— START —
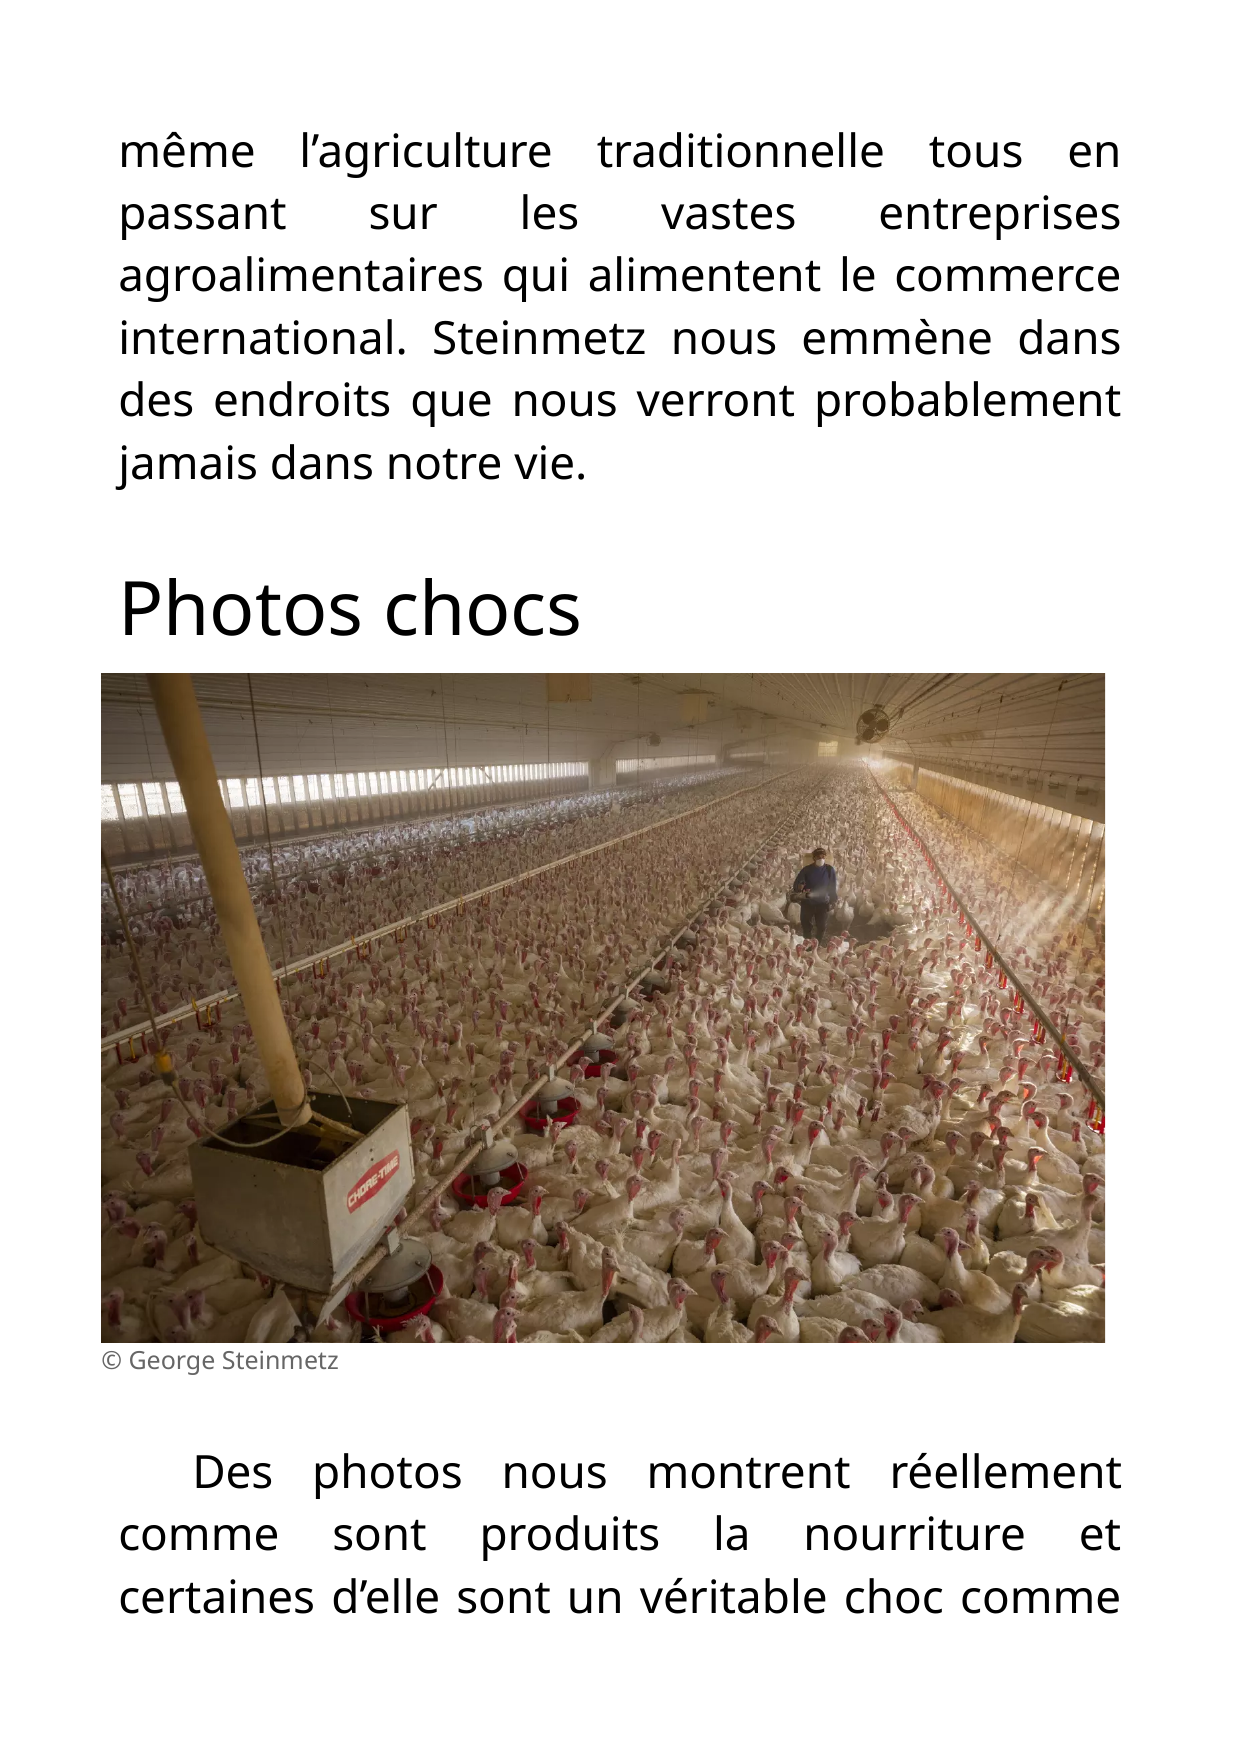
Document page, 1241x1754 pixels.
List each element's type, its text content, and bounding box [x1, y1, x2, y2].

text même l’agriculture traditionnelle tous en passant sur les vastes entreprises agroalimentaires qui alimentent le commerce international. Steinmetz nous emmène dans des endroits que nous verront probablement jamais dans notre vie. [118, 118, 1122, 492]
text © George Steinmetz [101, 1343, 1105, 1377]
text Des photos nous montrent réellement comme sont produits la nourriture et certaines d’elle sont un véritable choc comme [118, 1439, 1122, 1627]
picture [101, 673, 1105, 1343]
text [101, 661, 1105, 673]
text Photos chocs [118, 555, 1122, 657]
— END —
_PROBLEM STATEMENT_
How many lines of the listing contain the string "element"? Case counts. Reply with the number only.

_RESPONSE_
1